[Stored items from a collection]
+===+

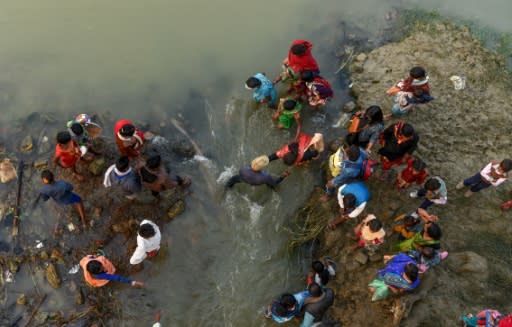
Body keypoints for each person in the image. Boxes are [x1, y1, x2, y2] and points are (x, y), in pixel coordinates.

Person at [79, 254, 144, 288]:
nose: (103, 268)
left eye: (102, 266)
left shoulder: (90, 261)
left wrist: (94, 256)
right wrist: (131, 282)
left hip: (85, 261)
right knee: (103, 280)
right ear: (97, 272)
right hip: (96, 279)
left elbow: (92, 258)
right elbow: (118, 278)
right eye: (101, 269)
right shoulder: (101, 275)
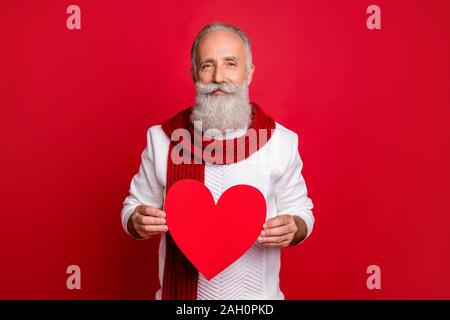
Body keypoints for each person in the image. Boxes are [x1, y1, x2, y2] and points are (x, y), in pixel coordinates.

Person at [121, 22, 315, 300]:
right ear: (194, 74)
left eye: (230, 64)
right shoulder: (163, 139)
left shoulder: (280, 141)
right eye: (207, 65)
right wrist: (136, 221)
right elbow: (132, 208)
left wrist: (295, 227)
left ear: (249, 74)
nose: (218, 77)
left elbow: (302, 211)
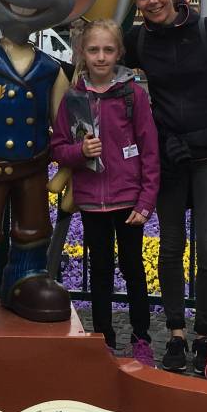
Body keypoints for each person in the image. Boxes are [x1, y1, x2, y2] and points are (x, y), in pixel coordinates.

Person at [123, 0, 207, 376]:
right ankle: (176, 332)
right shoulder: (138, 39)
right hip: (170, 156)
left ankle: (204, 332)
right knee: (171, 247)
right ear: (136, 3)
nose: (152, 1)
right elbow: (100, 56)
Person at [50, 20, 158, 365]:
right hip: (92, 201)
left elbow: (150, 150)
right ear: (82, 53)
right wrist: (80, 152)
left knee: (133, 269)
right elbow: (59, 148)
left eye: (108, 50)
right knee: (100, 271)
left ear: (119, 53)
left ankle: (141, 338)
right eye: (94, 50)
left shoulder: (132, 95)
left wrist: (146, 200)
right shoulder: (73, 98)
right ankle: (103, 338)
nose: (101, 57)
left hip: (127, 199)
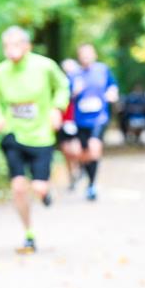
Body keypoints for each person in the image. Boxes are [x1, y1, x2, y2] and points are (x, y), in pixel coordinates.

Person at [0, 27, 70, 254]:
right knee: (18, 187)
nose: (10, 50)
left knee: (39, 187)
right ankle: (28, 234)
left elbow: (63, 86)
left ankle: (44, 192)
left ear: (27, 46)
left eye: (15, 45)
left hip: (41, 135)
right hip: (13, 134)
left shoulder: (44, 66)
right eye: (6, 46)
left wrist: (57, 108)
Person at [69, 44, 119, 201]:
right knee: (83, 153)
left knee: (94, 147)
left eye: (88, 54)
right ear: (79, 57)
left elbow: (113, 86)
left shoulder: (103, 70)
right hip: (81, 119)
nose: (86, 57)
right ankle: (88, 177)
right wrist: (73, 91)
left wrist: (112, 93)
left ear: (94, 55)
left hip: (99, 117)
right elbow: (65, 95)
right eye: (83, 55)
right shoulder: (73, 74)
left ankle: (92, 184)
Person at [57, 58, 82, 191]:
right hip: (63, 121)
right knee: (66, 152)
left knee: (76, 151)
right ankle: (71, 177)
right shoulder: (62, 83)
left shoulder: (82, 82)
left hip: (77, 121)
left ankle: (78, 169)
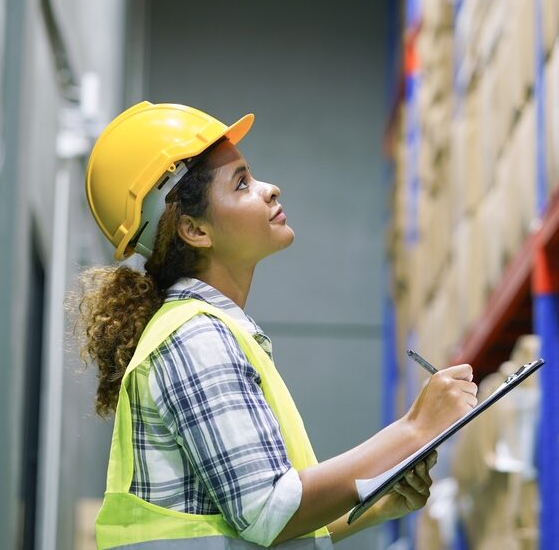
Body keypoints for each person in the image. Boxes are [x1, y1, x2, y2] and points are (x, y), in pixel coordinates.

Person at [75, 101, 478, 549]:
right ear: (194, 230)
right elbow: (269, 511)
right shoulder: (195, 338)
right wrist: (414, 430)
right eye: (242, 183)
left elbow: (255, 525)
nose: (269, 189)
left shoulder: (213, 332)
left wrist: (375, 505)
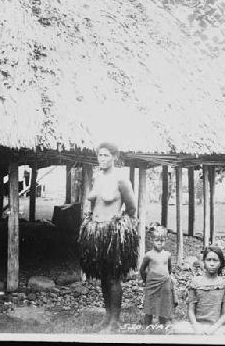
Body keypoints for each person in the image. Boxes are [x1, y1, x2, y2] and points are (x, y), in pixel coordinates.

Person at [77, 142, 139, 333]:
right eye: (99, 155)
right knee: (103, 277)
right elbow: (94, 202)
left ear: (114, 156)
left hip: (112, 234)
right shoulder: (98, 177)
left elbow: (132, 208)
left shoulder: (121, 179)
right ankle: (107, 316)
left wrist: (120, 225)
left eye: (105, 155)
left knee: (113, 277)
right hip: (96, 233)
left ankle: (115, 322)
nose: (101, 159)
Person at [171, 245, 225, 335]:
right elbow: (190, 311)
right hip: (197, 325)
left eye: (215, 260)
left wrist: (213, 329)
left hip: (217, 326)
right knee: (176, 329)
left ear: (221, 263)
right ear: (203, 262)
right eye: (209, 260)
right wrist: (196, 326)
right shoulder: (195, 282)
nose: (212, 264)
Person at [139, 226, 177, 328]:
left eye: (162, 240)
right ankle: (147, 327)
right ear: (152, 240)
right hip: (151, 283)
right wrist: (145, 280)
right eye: (157, 240)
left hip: (164, 283)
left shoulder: (167, 254)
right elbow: (142, 269)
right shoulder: (149, 255)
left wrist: (168, 278)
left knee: (164, 305)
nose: (160, 243)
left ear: (165, 241)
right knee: (149, 306)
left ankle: (163, 325)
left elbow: (169, 269)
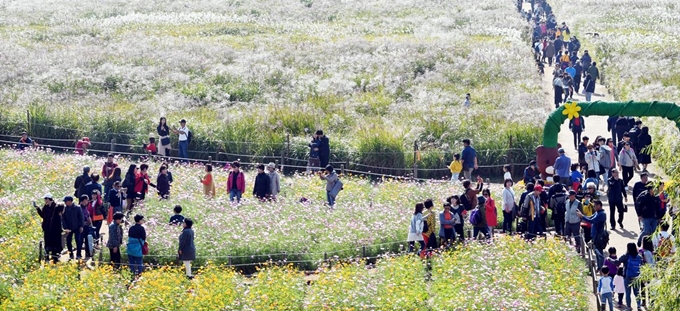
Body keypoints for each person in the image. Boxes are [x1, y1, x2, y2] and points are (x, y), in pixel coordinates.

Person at [34, 194, 64, 263]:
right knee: (47, 242)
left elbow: (58, 217)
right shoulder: (46, 207)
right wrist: (38, 209)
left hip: (54, 229)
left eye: (45, 199)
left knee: (55, 242)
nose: (45, 201)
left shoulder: (55, 206)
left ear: (48, 199)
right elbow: (43, 216)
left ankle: (55, 256)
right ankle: (47, 256)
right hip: (47, 228)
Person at [578, 199, 607, 269]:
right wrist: (581, 216)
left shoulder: (602, 214)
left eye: (595, 206)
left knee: (599, 253)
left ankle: (601, 267)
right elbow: (589, 217)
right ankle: (599, 267)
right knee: (596, 252)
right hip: (595, 235)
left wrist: (582, 216)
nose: (594, 207)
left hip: (599, 235)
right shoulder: (597, 212)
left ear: (599, 206)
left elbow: (591, 221)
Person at [615, 243, 644, 311]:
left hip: (627, 276)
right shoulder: (639, 257)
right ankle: (639, 306)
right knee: (637, 292)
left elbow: (617, 262)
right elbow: (642, 266)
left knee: (628, 293)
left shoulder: (626, 256)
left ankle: (628, 307)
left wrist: (609, 259)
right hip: (636, 276)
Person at [62, 196, 84, 260]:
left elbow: (81, 217)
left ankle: (79, 254)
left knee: (78, 240)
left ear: (70, 201)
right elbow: (63, 219)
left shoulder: (77, 208)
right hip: (68, 228)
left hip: (77, 227)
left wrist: (81, 226)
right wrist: (65, 228)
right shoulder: (65, 209)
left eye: (66, 201)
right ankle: (70, 254)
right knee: (68, 242)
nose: (65, 203)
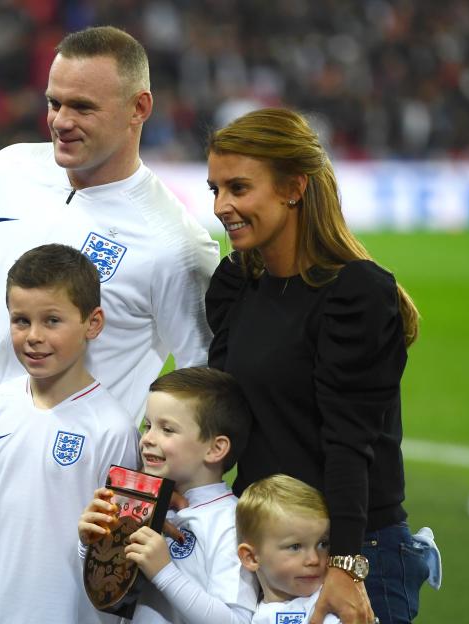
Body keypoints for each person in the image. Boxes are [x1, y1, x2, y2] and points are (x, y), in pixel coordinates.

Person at [0, 26, 219, 624]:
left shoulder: (175, 247)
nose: (61, 121)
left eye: (82, 106)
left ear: (139, 108)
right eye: (53, 102)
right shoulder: (10, 169)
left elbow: (204, 387)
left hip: (62, 519)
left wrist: (164, 502)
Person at [204, 107, 432, 624]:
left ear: (293, 188)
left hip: (350, 551)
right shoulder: (237, 284)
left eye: (239, 188)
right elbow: (225, 420)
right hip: (265, 553)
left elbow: (348, 441)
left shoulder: (356, 293)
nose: (221, 206)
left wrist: (346, 564)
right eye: (215, 189)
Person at [0, 244, 140, 623]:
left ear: (93, 323)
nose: (34, 336)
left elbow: (116, 556)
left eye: (52, 321)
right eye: (21, 321)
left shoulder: (114, 429)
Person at [78, 366, 260, 624]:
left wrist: (164, 572)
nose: (147, 439)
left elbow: (237, 621)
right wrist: (92, 546)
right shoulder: (139, 506)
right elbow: (113, 597)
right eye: (148, 425)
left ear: (215, 448)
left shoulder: (231, 523)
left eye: (167, 429)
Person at [236, 474, 341, 624]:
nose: (314, 559)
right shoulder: (250, 615)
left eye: (322, 544)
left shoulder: (333, 602)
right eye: (295, 547)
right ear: (251, 557)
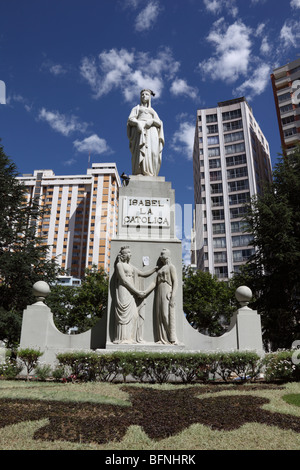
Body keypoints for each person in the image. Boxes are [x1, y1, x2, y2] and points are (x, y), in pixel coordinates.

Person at [114, 246, 156, 344]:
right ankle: (123, 339)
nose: (130, 254)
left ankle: (130, 338)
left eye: (130, 252)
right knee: (124, 314)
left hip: (131, 291)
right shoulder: (119, 265)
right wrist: (137, 291)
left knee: (134, 315)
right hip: (124, 290)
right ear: (124, 255)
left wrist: (155, 269)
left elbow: (143, 273)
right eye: (128, 252)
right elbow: (124, 280)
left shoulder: (131, 266)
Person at [127, 89, 164, 177]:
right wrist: (138, 123)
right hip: (140, 131)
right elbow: (130, 119)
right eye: (142, 94)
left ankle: (151, 172)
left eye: (146, 94)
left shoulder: (153, 111)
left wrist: (151, 121)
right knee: (140, 151)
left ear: (150, 97)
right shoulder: (136, 108)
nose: (144, 96)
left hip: (152, 132)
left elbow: (159, 123)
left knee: (153, 152)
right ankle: (139, 171)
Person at [155, 248, 178, 344]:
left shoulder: (171, 267)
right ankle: (162, 338)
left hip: (167, 289)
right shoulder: (160, 269)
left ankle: (172, 338)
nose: (161, 256)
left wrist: (173, 295)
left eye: (162, 254)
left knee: (165, 314)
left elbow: (175, 281)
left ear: (167, 256)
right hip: (159, 289)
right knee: (159, 315)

+===+

**WORK REQUIRED:** An exact copy is needed. It runs from the line above containing "nose: (34, 336)" down to the line containing "right elbow: (130, 119)", both included, with no pictures.

**TASK ANSWER:**
nose: (34, 336)
left elbow: (116, 556)
left eye: (52, 321)
right eye: (21, 321)
left shoulder: (114, 429)
Person at [78, 366, 260, 624]:
left wrist: (164, 572)
nose: (147, 439)
left elbow: (237, 621)
right wrist: (92, 546)
right shoulder: (139, 506)
right elbow: (113, 597)
right eye: (148, 425)
left ear: (215, 448)
left shoulder: (231, 523)
left eye: (167, 429)
Person at [236, 474, 341, 624]:
nose: (314, 559)
right shoulder: (250, 615)
left eye: (322, 544)
left shoulder: (333, 602)
right eye: (295, 547)
right ear: (251, 557)
Body keypoints for each person in the image. Boxes are [x1, y1, x2, y2] and points are (x, y), in pixel coordinates.

Person at [114, 246, 156, 344]:
right ankle: (123, 339)
nose: (130, 254)
left ankle: (130, 338)
left eye: (130, 252)
right knee: (124, 314)
left hip: (131, 291)
right shoulder: (119, 265)
right wrist: (137, 291)
left knee: (134, 315)
right hip: (124, 290)
right ear: (124, 255)
left wrist: (155, 269)
left elbow: (143, 273)
right eye: (128, 252)
right elbow: (124, 280)
left shoulder: (131, 266)
Person at [127, 89, 164, 177]:
right wrist: (138, 123)
right hip: (140, 131)
right elbow: (130, 119)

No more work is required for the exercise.